MATERIAL TO PROCESS ::
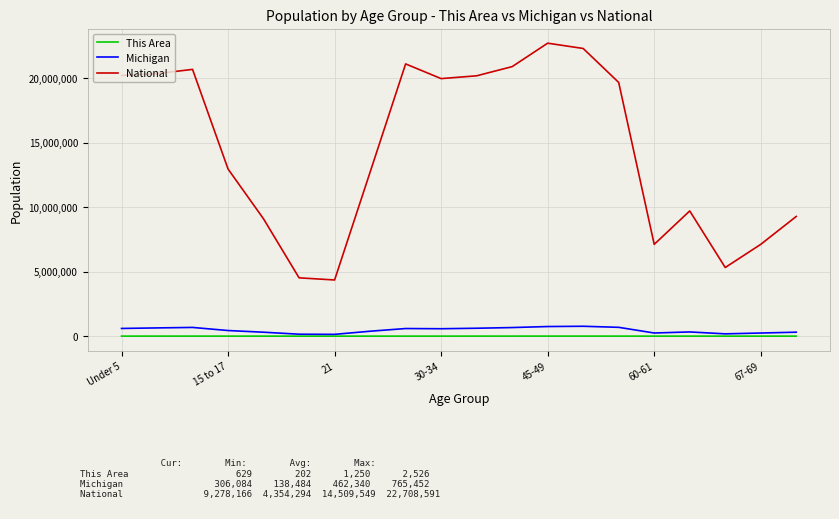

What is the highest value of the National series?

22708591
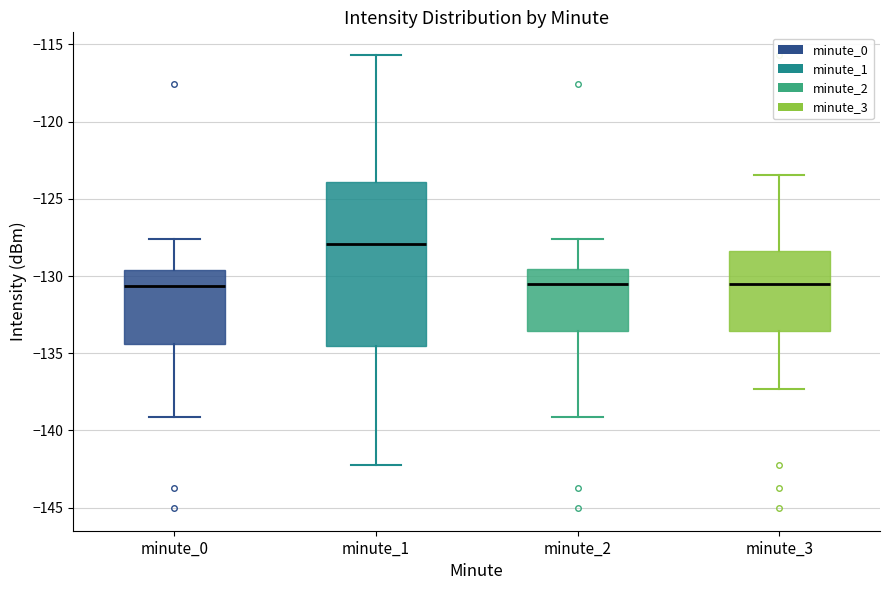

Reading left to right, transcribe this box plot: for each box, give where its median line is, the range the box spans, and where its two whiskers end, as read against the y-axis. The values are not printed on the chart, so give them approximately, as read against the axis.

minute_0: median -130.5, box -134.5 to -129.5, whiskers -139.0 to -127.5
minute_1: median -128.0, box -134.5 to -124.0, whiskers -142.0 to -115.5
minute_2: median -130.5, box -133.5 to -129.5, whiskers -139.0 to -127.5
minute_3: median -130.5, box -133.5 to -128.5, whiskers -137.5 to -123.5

...

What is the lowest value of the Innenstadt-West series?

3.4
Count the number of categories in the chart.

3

* * *

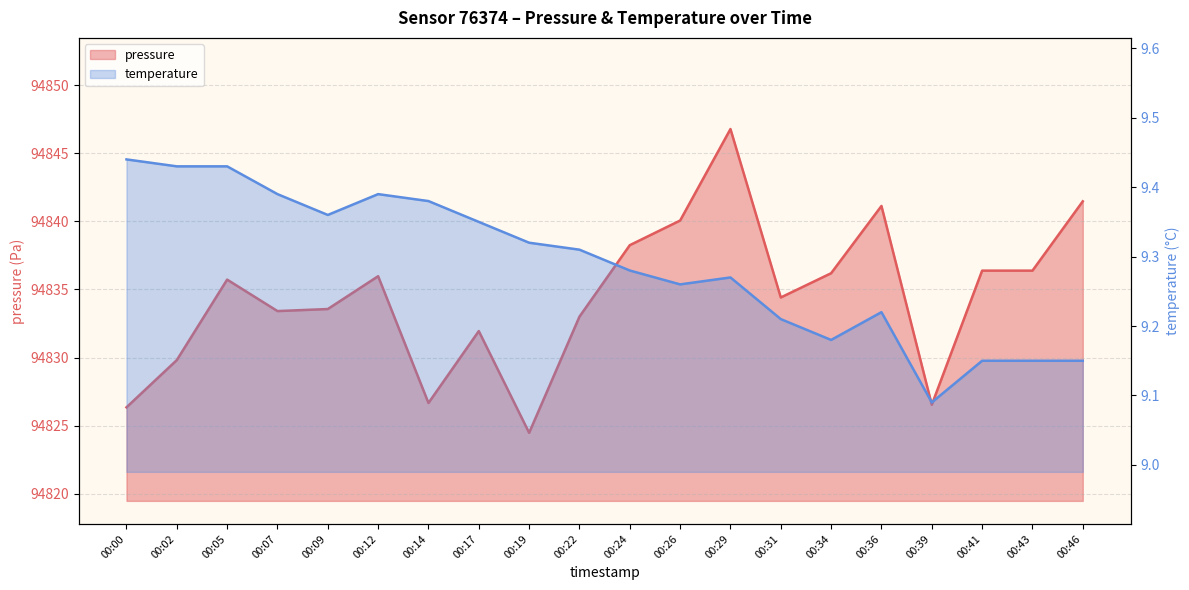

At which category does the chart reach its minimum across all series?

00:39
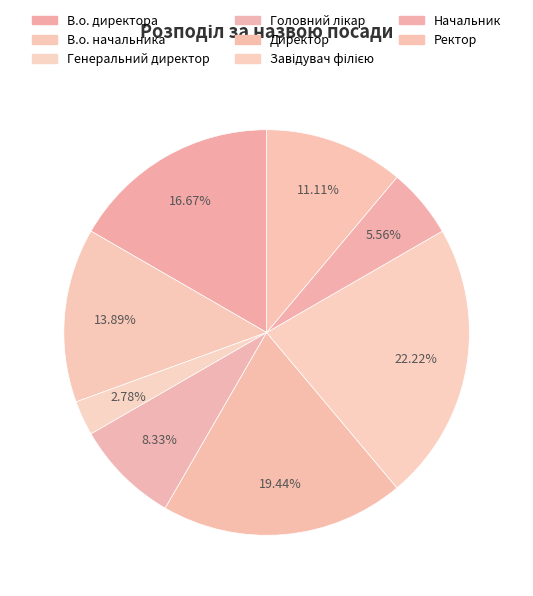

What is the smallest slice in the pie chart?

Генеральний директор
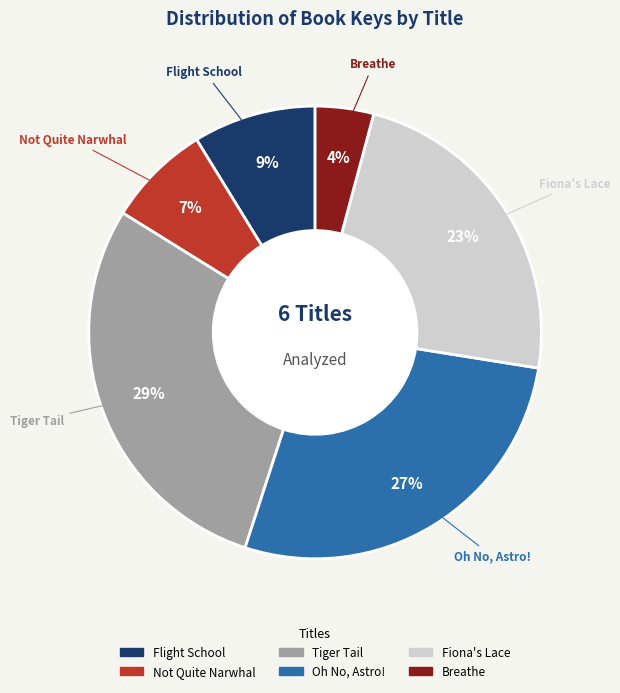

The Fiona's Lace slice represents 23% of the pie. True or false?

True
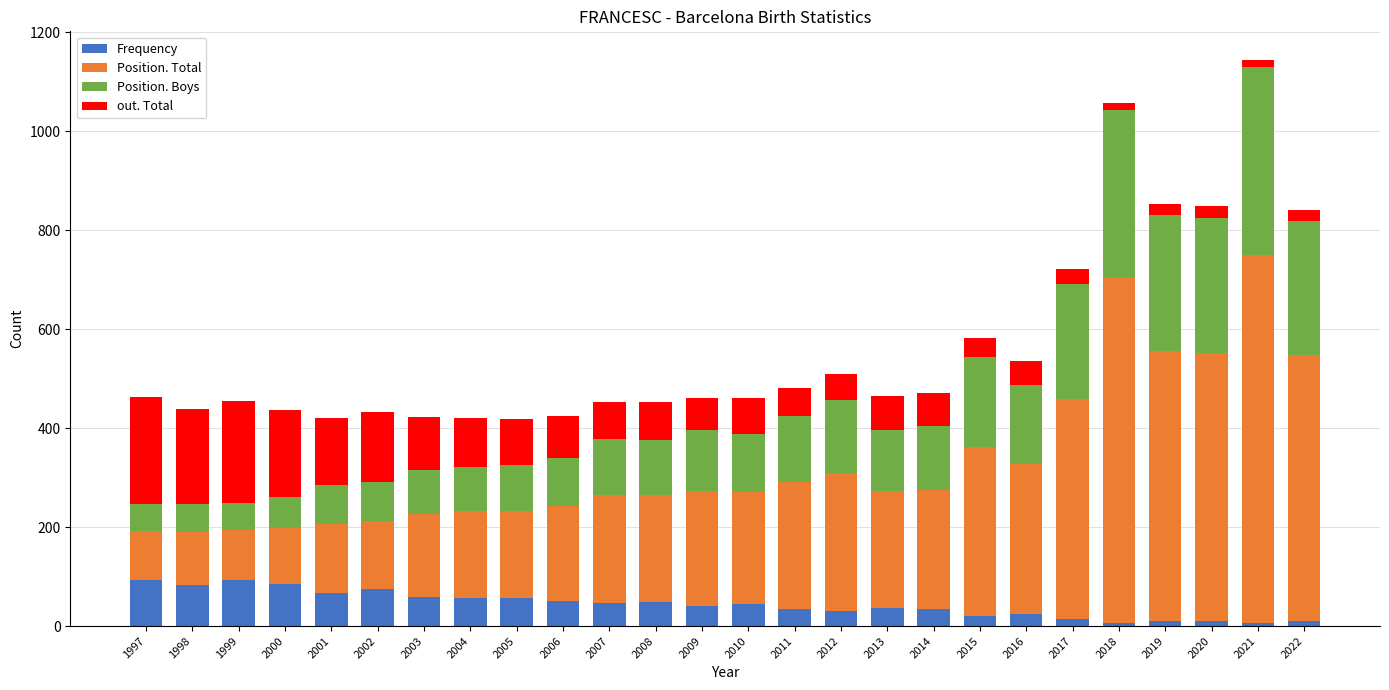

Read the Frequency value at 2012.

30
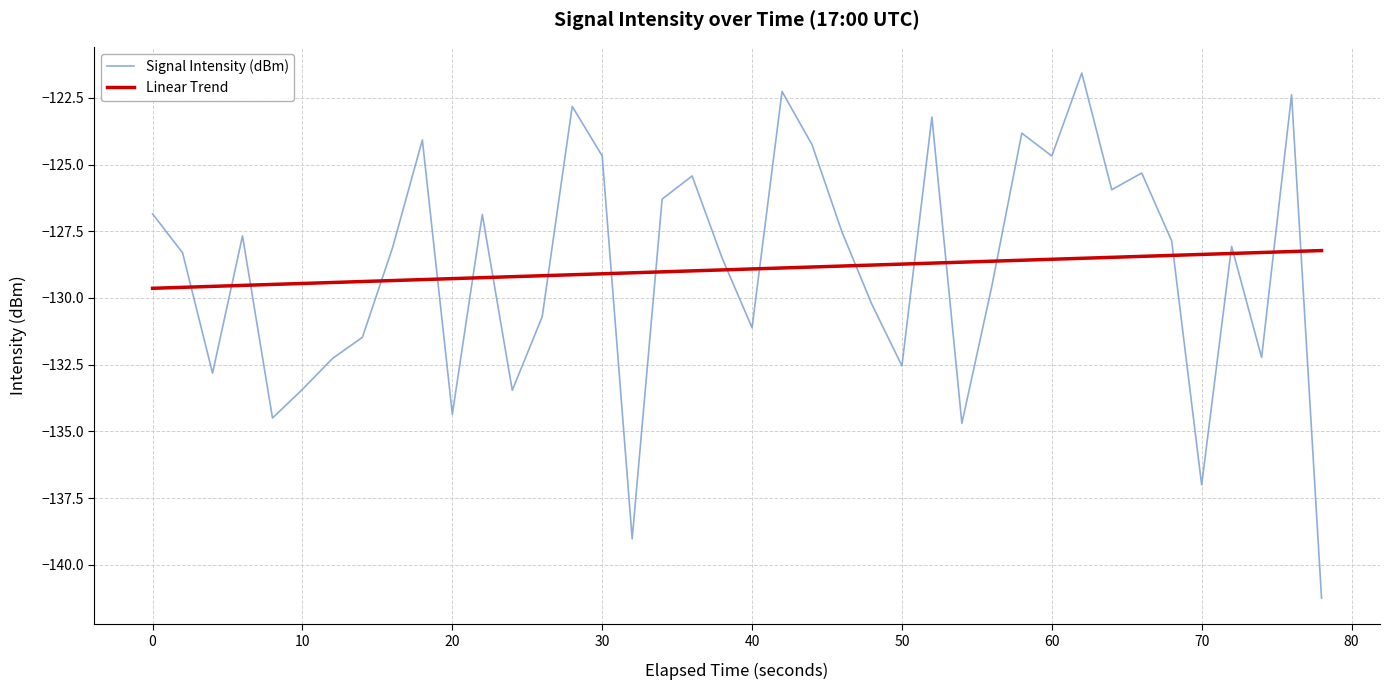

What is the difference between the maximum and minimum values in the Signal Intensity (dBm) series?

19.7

TASK ITEM :: Repeat the lines above word for word, starting with the line containing "minute_0: median -130.5, box" and going on through the line containing "minute_3: median -130.5, box".

SOLVED PROBLEM ::
minute_0: median -130.5, box -134.5 to -129.5, whiskers -139.0 to -127.5
minute_1: median -128.0, box -134.5 to -124.0, whiskers -142.0 to -115.5
minute_2: median -130.5, box -133.5 to -129.5, whiskers -139.0 to -127.5
minute_3: median -130.5, box -133.5 to -128.5, whiskers -137.5 to -123.5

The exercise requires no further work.